* Texto de estudio:
-=-=-

Al norte de Bellprat, 28/08/10



Mi cuerpo se queja, dice que no le trato bien, que no le doy suficientes horas de sueño, que los caminos al mediodía son horriblemente calurosos. En fin que las cosas no van como a veces nos gustaría a los dos. Un día le quito la siesta y le doy lo justito por la noche y, al día siguiente, como fue el caso de ayer, no hay quien pueda con él. Ya desde los primeros pasos, tras abandonar el vivac, lo veo venir; anda perezoso, desganado, le falta fuerzas al motor. Y cuando las cosas empiezan así, malo; los kilómetros se me hacen eternos, interminables; veo despuntar el sol con temor; y después, cuando el sol se ha instalado sobre mi cabeza no tengo otra cosa que hacer que aguantar. Ni para leer me dio el ánímo ayer, cuestas y más cuestas, sin el regusto ese que me suele dar el camino, los caminillos que atraviesan los bosques por un túnel de apretada vegetación, los que se suben a los cerros y rastrean larguísimas lomas llena de pinares, los barrancos, que intrincados dejan caer sus caminos hacia el fondo en pendientes excesivas, y luego lo hacen remontar de igual manera con impiedad, casi con sadismo; aunque, también es verdad, llega el momento en que lo lleva por rincones de gran belleza, lo protege del sol, lo oscurece bajo el palio de los bojes y los pinos.

-=-=-

* Datos extraídos:
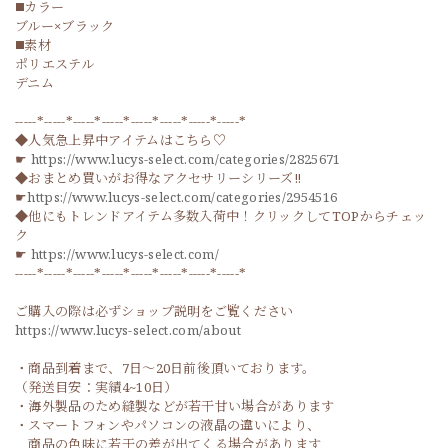
◼️カラー
ブルー×ブラック
◼️素材
ポリエステル
デニム
-----*-----*-----*-----*-----*-----*-----*-----*
◆人気急上昇中アイテムはこちら♡
☛
https://www.lucys-select.com/categories/2825671
◆おまとめ買いがお得なアクセサリーシリーズ‼
☛
https://www.lucys-select.com/categories/2954516
◆他にもトレンドアイテム多数入荷中！クリックしてTOPからチェッ
ク
☛
https://www.lucys-select.com/
-----*-----*-----*-----*-----*-----*-----*-----*
ご購入の際は必ずショップ説明をご覧ください
https://www.lucys-select.com/about
・商品到着まで、7日～20日前後頂いております。
（発送目安：実績4~10日）
・海外製品のため縫製などが若干甘い場合があります
・スマートフォンやパソコンの液晶の違いにより、
商品の色味に若干の差が出てくる場合があります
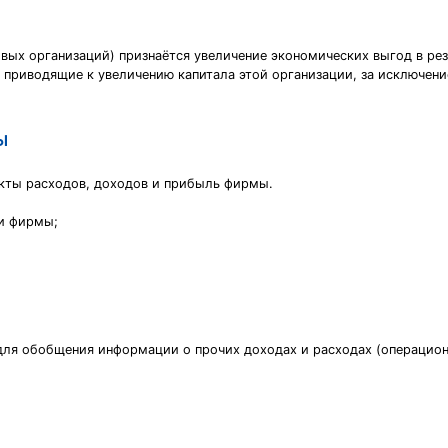
ых организаций) признаётся увеличение экономических выгод в рез
, приводящие к увеличению капитала этой организации, за исключен
ы
екты расходов, доходов и прибыль фирмы.
ли фирмы;
 для обобщения информации о прочих доходах и расходах (операцион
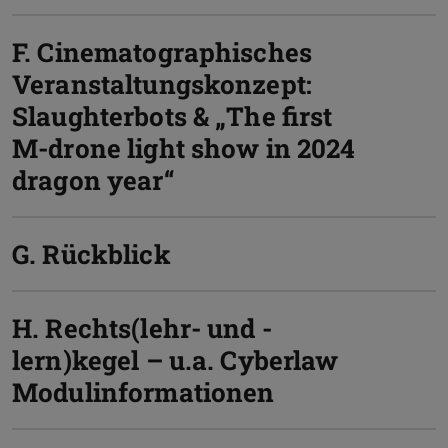
F. Cinematographisches
Veranstaltungskonzept:
Slaughterbots & „The first
M-drone light show in 2024
dragon year“
G. Rückblick
H. Rechts(lehr- und -
lern)kegel – u.a. Cyberlaw
Modulinformationen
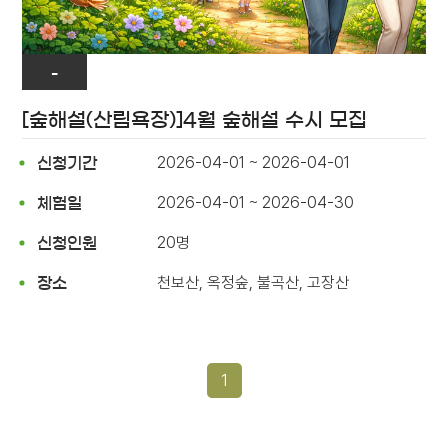
-
[숲해설(산림욕장)]4월 숲해설 수시 모집
2026-04-01 ~ 2026-04-01
신청기간
2026-04-01 ~ 2026-04-30
체험일
20명
신청인원
천보산, 옥정숲, 불곡산, 고장산
장소
1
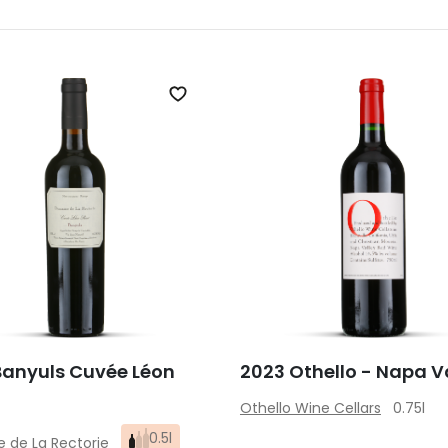
Zet op verlanglijst
Banyuls Cuvée Léon
2023 Othello - Napa V
Othello Wine Cellars
0.75l
0.5l
 de La Rectorie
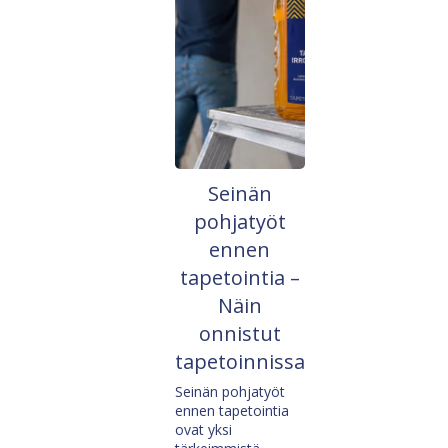
Seinän
pohjatyöt
ennen
tapetointia –
Näin
onnistut
tapetoinnissa
Seinän pohjatyöt
ennen tapetointia
ovat yksi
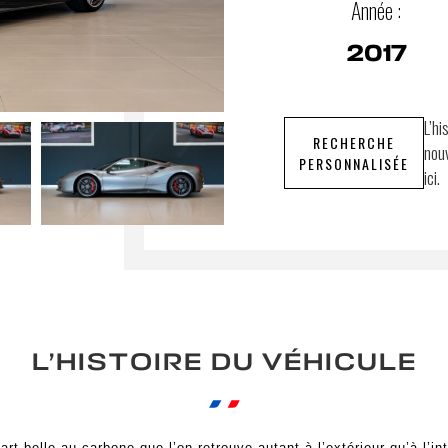
Année :
2017
L’hi
RECHERCHE
nouv
PERSONNALISÉE
ici.
L’HISTOIRE DU VÉHICULE
rt belle au carbone que l’on retrouve autant à l’extérieur qu’à l’int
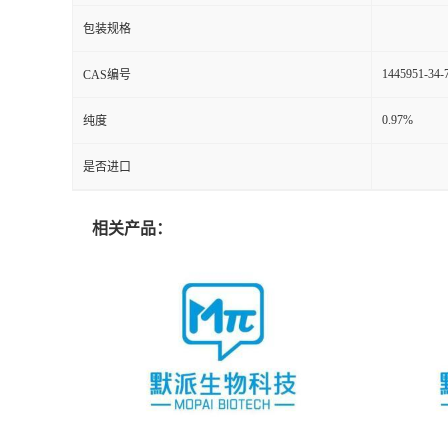
包装规格
1445951-34-
CAS编号
0.97%
纯度
是否进口
相关产品：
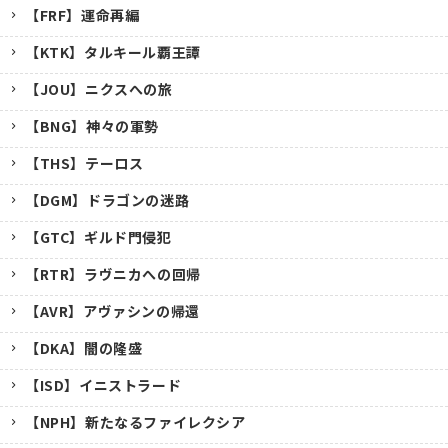
【FRF】運命再編
【KTK】タルキール覇王譚
【JOU】ニクスへの旅
【BNG】神々の軍勢
【THS】テーロス
【DGM】ドラゴンの迷路
【GTC】ギルド門侵犯
【RTR】ラヴニカへの回帰
【AVR】アヴァシンの帰還
【DKA】闇の隆盛
【ISD】イニストラード
【NPH】新たなるファイレクシア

-=-=-

* Actividad 1: En el relato de la caminata al norte de Bellprat, ¿qué le quita un día a su cuerpo quien escribe?
* Actividad 2: Prosigue el relato de la caminata al norte de Bellprat a partir de su última frase.

* Respuesta esperada 1: Le quita la siesta.

* Respuesta esperada 2:
Mi cuerpo se queja con razón, desde hace días surgió un imponderable que le obliga a estar el domingo por la tarde en Igualada, y el lunes a mediodía en Madrid, y ahora, con la expectativa del tiempo corriendo tras el trasero de uno, no sé por qué el camino ha perdido algo de la gratuidad con que suelo encontrármelo. No se puede caminar estando pendiente de la hora o de los kilómetros, hacer esto no es caminar, es otra cosa. De todos modos anoche lo tendí en un lugar muy bonito, bajo una higuera, la espalda contra el macuto y el muro y le di un poco de conversación, le enseñé el valle, las estrellas, le conté que la luna saldría un poco después de que se durmiera, pero que cuando se despertara por la noche a beber un poco de agua o para cambiar de posición estaría ahí encima, delante de nosotros en mitad del cielo; le dije que se acordara de mirarla, de recordar así que esto no era una carrera sino una reunión con los amigos de siempre, luna, cielo, tierra, bosques, montañas. En fin, le animé para que dejara a un lado las preocupaciones, durmiera bien y estuviera a las cinco de la mañana con una disposición más animosa. Y parece que me hizo caso. Realmente era hermoso el lugar, me dije cuando me desperté con la luna enfrente asomando por debajo de las hojas de la higuera. El valle dormía bajo la tenue gasa de luz lunar. A lo lejos barrían la carretera los faros de algún automóvil, ladraba algún perro.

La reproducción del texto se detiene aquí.